ゲームからテレビアニメへと広がった「ポケモン」は、さらに人々に愛される存在になっていきました。1998年には映画「劇場版ポケットモンスター ミュウツーの逆襲」も公開され、以降日本では映画も毎年公開されています。

海外では、ゲームよりも先にアニメが放送された地域も多く、ポケモンのゲームはアニメの世界をより深く体験してもらうものとして受け入れられました。

北米とオーストラリアでは1998年に、ヨーロッパでは1999年に「Pokémon Red / Blue」が発売されています。

ゲームボーイ向け「ポケットモンスター 赤・緑」のポケモン図鑑に載っていたピカチュウは、今とは雰囲気が少し違っていました。

世界中で「ポケモン」が愛されるようになった理由の一つには、ポケモンたちの名前の魅力もあったかもしれません。

ポケモンの名前は、元になる日本語の名前の音を分解すると、そのポケモンの特徴が伝わってきたり、また同時に音の響き自体も日本語として面白いものになっていたりします。日本語の単語を組み合わせていたり、擬音語をうまく使ってそのポケモンの特徴を表現していたりします。こうした名前は、日本語以外の言語で翻訳された時に、その言語でも、それぞれのポケモンの特徴が伝わったり、また韻を踏んだ表現になったりするよう、工夫して翻訳されています。

例えばフシギダネは、不思議な種を背負っているので、日本語ではフシギダネという名前になっています。英語ではBulbasaur(バルバザー)というのですが、これは、英語で種を意味する “Bulb" と、恐竜を表す “Saurus" をかけ合わせたような名前になっています。実際に英語を母語とする人たちが、Bulbasaurという響きから「ツボミを背負ったトカゲや両生類をイメージする」と感じたため、名前として採用されたそうです。

へびポケモンのアーボは、英語ではEkans(イーカンス)です。Ekansを逆から読むと、「Snake(英語でへび)」になっています。アーボの進化形、アーボックは、強力な毒を持つヘビであるコブラの英語のスペル「Cobra」を逆から読んだ時の音になっているのも面白い点です。

2020年3月末の時点で、テレビアニメの放送実績があるのは、176の国と地域にのぼります。また「ポケットモンスター ソード・シールド」や「Pokémon Masters EX」は9言語に対応し、「Pokémon GO」は10言語、ポケモンカードゲームは11言語に対応してリリースされています。

iPhoneやiPadでもポケモンと遊べる

iPhoneやiPadでも、ポケモンたちと出会い、遊ぶことができます。

「Pokémon GO」では、自分自身がポケモントレーナーとなって、「ポケットモンスター」の世界を体験できます。現実の世界と同じ地図上に出現する、様々なポケモンを探して街を歩き、モンスターボールを投げてポケモンを捕まえられるのは、ゲームやテレビアニメで描かれたトレーナーそのものといっても過言ではありません。友達とのポケモン交換や、他のトレーナーとのポケモンバトルなども楽しめます。

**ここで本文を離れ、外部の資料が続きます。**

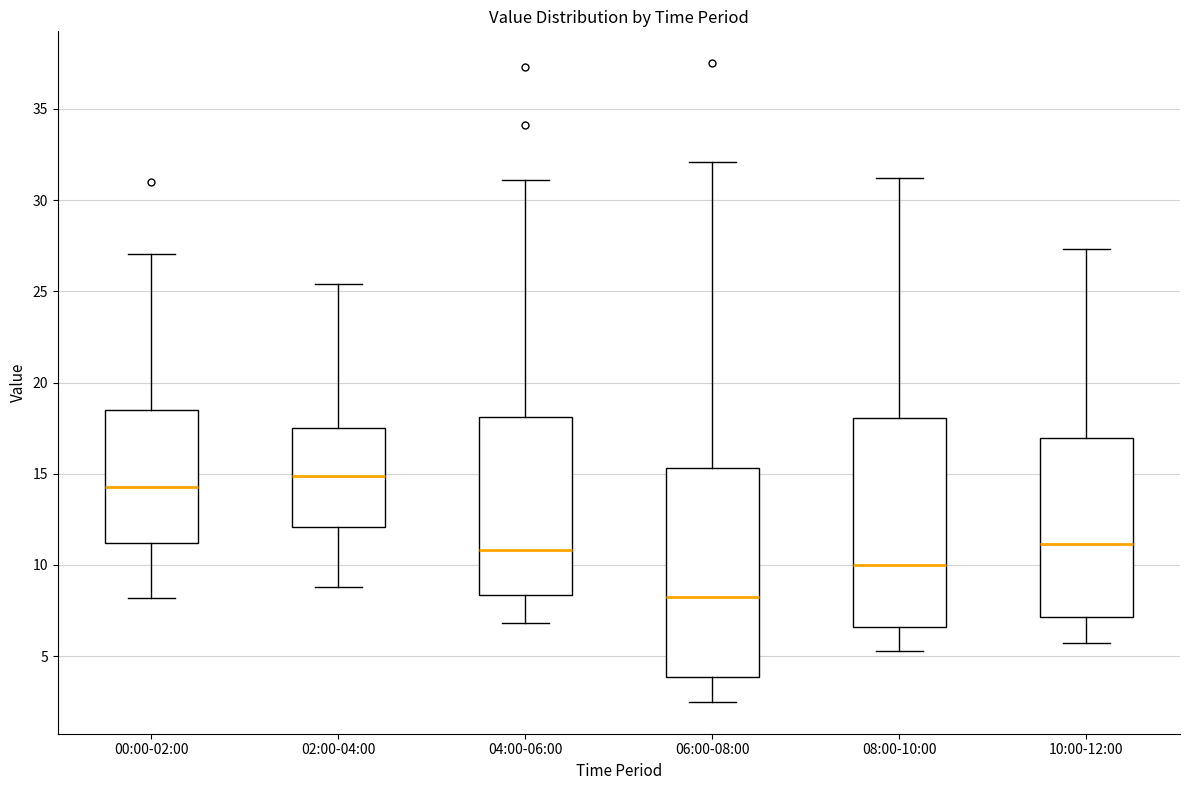

Which box's median line is the highest?

02:00-04:00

また「Pokémon Masters EX」では、「ポケットモンスター」シリーズで、越えなければならない壁としてプレイヤーの前に立ちはだかったジムリーダーや四天王、チャンピオン、さらには主人公たちまでもが、それぞれのパートナーポケモンとバディーズとなって、一緒にチームで闘ってくれる新たなバトルが行われています。懐かしいキャラクターや、かつての自分の分身だったキャラクターとも再会できるでしょう。

「Pokémon Café Mix」のように、新たな世界観でポケモンとの日常を楽しめるゲームや、子どもたちの歯みがきの習慣化をサポートする「ポケモンスマイル」のような、冒険とはまた違う形でポケモンと出会えるタイトルもあります。

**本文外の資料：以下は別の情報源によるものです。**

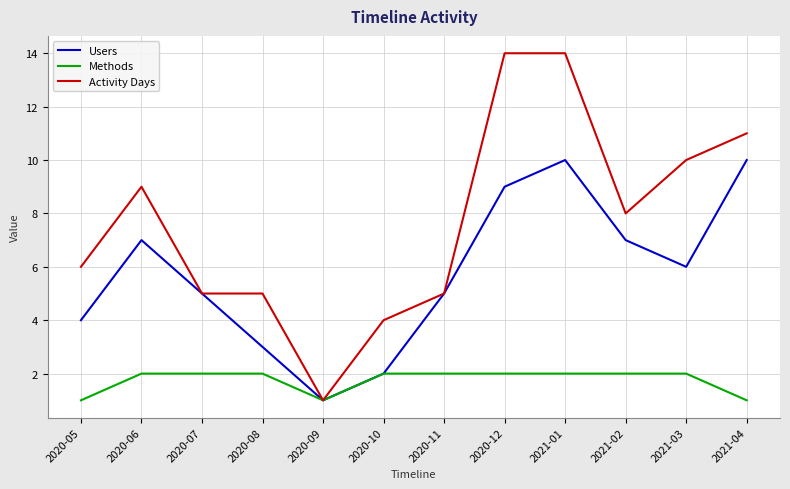

What is the maximum value for Methods?

2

これまでに「Pokémon GO」やゲーム機の「ポケットモンスター」シリーズの作品でつかまえたポケモンを、預けたり、交換したりできる「Pokémon HOME」のような便利なAppも登場しています。

いつでも身近に存在するポケモン

ポケモンが世界中で愛されるようになった裏には、多くのファンがいることはもちろんですが、ポケモンが様々なジャンルで展開されていることが大きいといえます。

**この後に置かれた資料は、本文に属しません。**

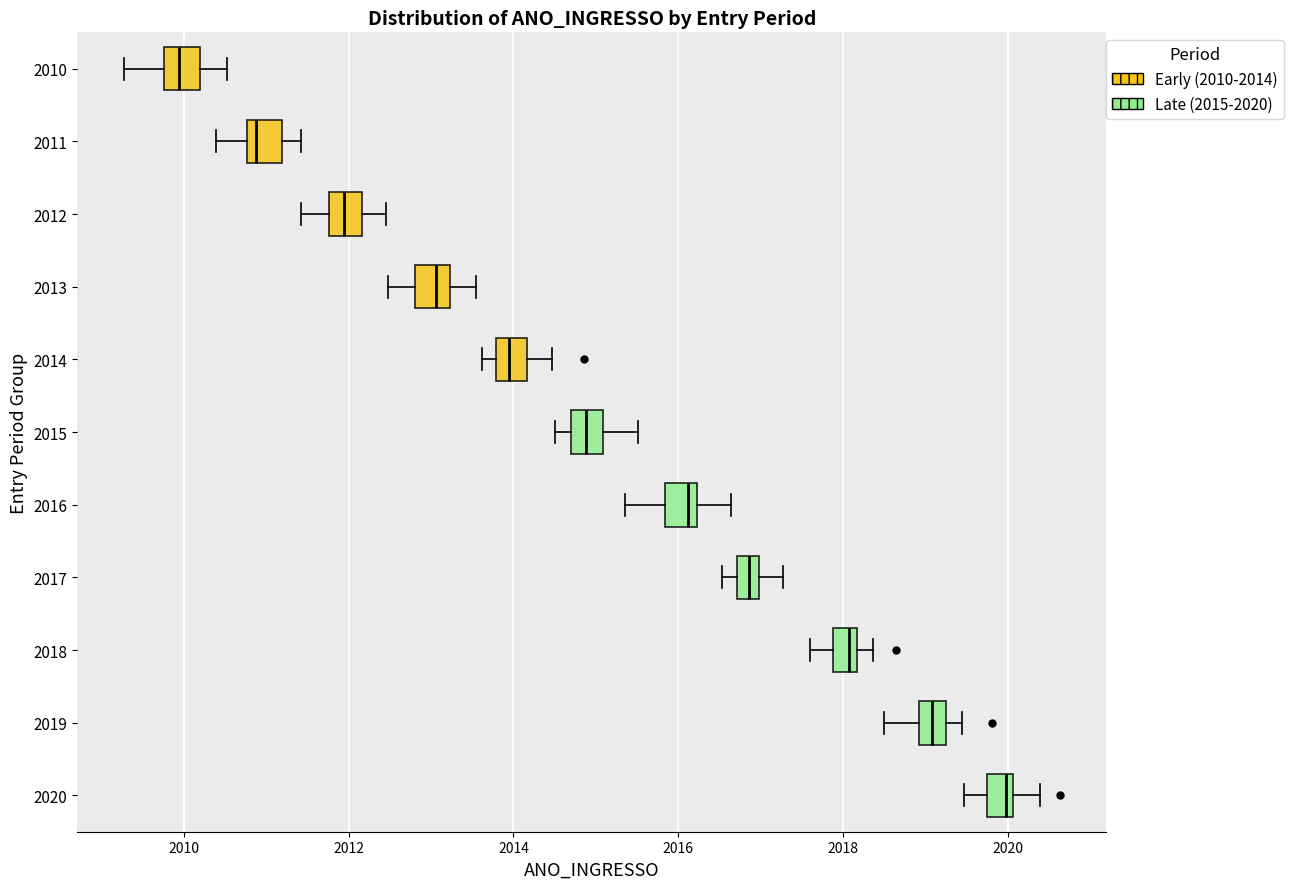

Which box has the furthest to the right median line?

2020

ポケモンに関連する様々なゲームやAppが楽しめるだけでなく、ポケモンのオフィシャルショップとして、ゲームの中の施設と同じ名前の「ポケモンセンター」という店舗があり、グッズや衣料、食料品のパッケージにいたるまで、多様な形でポケモンに触れる機会もあります。

世界中に生息するポケモンたちと一緒に、毎日を冒険しましょう。